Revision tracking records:
........

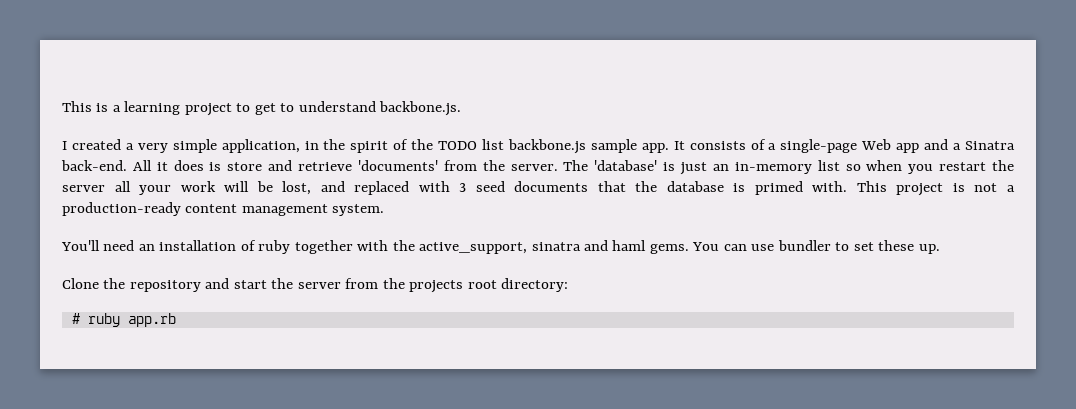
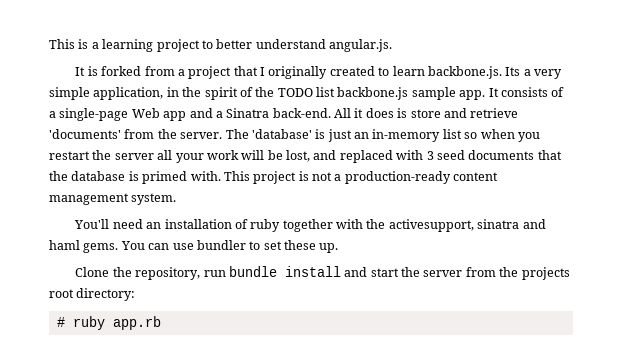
[254,101,376,115] get to understand -> [216,39,392,52] [75,66,425,79] better understand angular.js. // It is forked from a project that I originally created to learn
[62,139,121,150] // I created -> [505,67,521,76] Its
[419,242,528,254] active_support, -> [388,219,474,232] activesupport,
[129,280,201,292] repository -> [135,266,341,280] repository, run bundle install

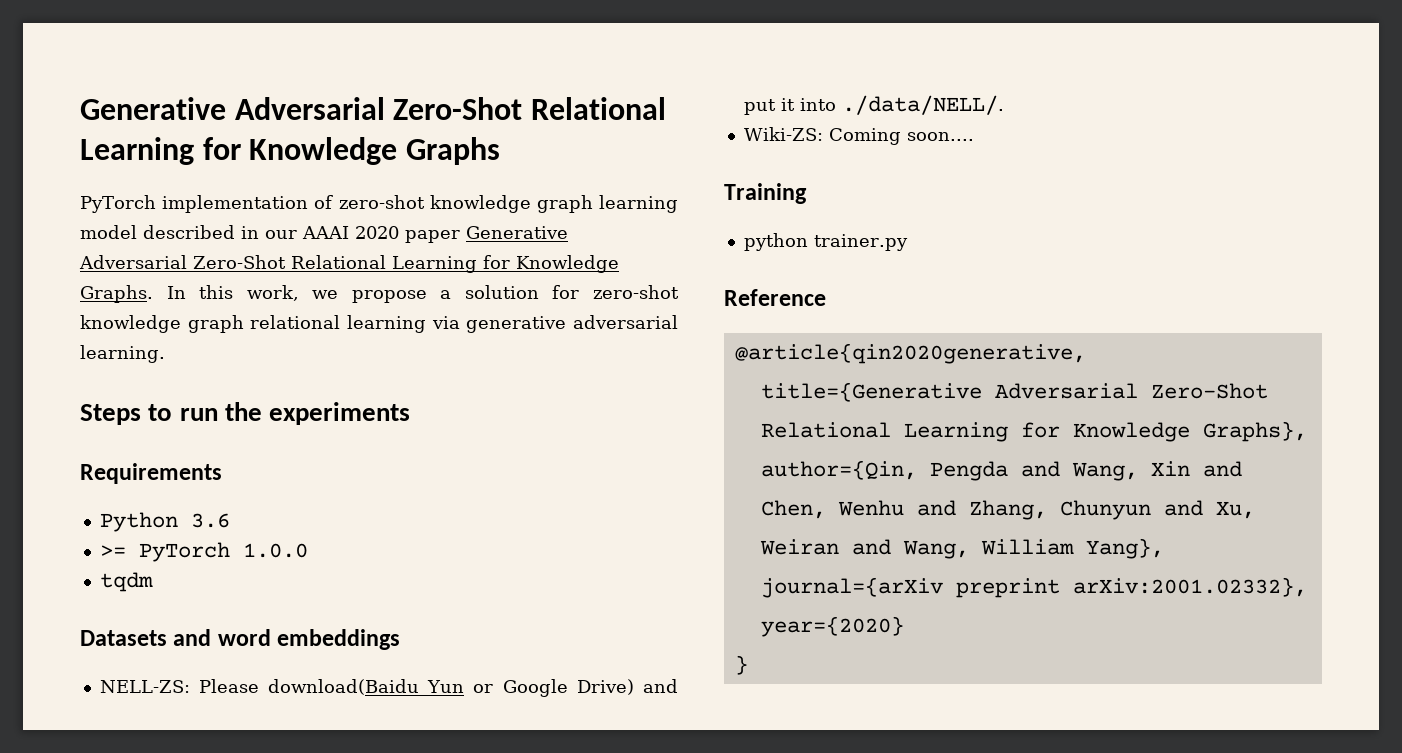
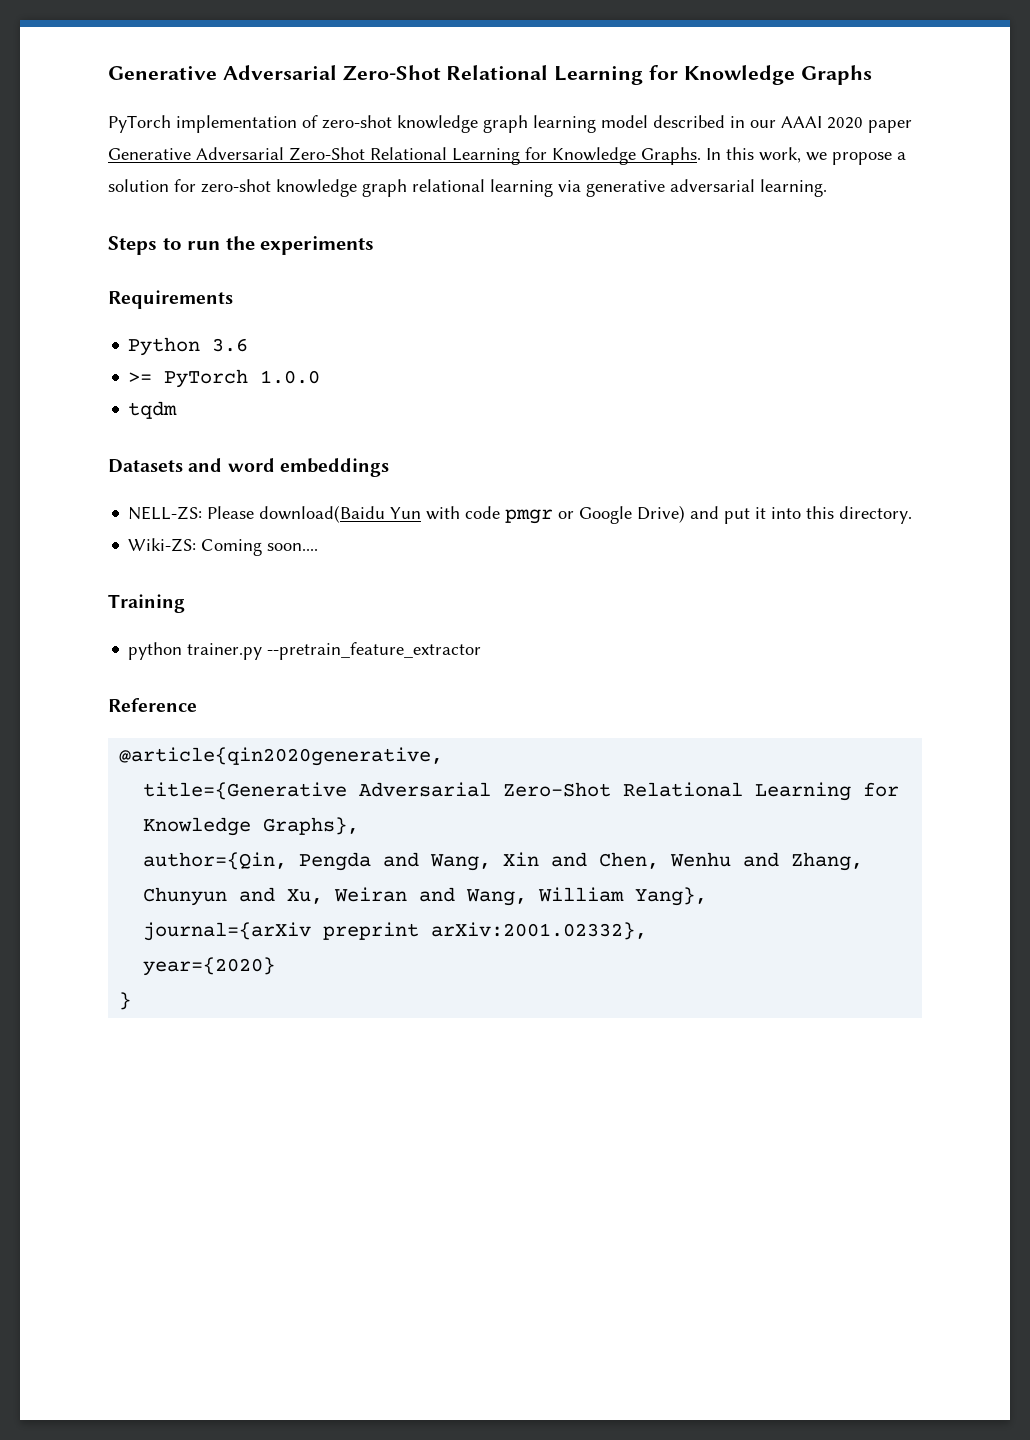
(465, 686) none -> [426,506,554,524] with code pmgr
[841,95,1004,115] ./data/NELL/. -> [806,506,913,524] this directory.
(908, 242) none -> [267,642,482,660] --pretrain_feature_extractor

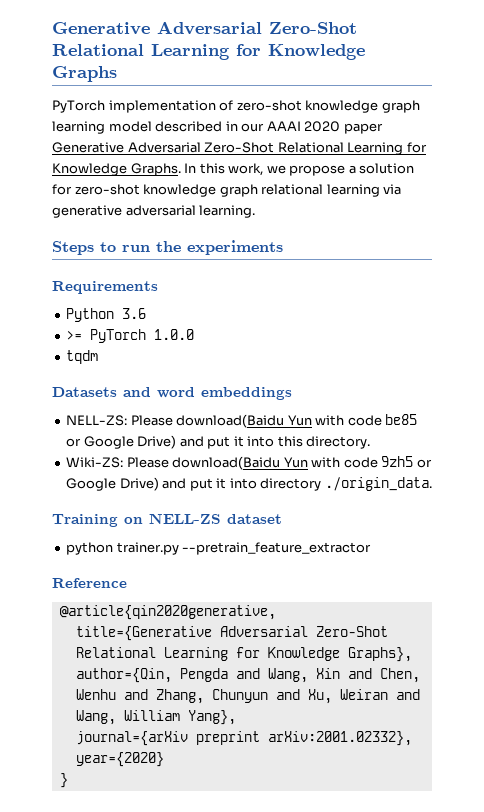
[505,509,554,524] pmgr -> [385,414,418,425] be85
[201,539,319,556] [108,594,185,613] Coming soon.... // Training -> [126,456,432,470] [66,477,432,491] [52,513,282,527] Please download(Baidu Yun with code 9zh5 or Google Drive) and put it into directory ./origin_data. // Training on NELL-ZS dataset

........

Problem details
A single number is required: the count of lines in the data above that include the word "code".

Expected answer
2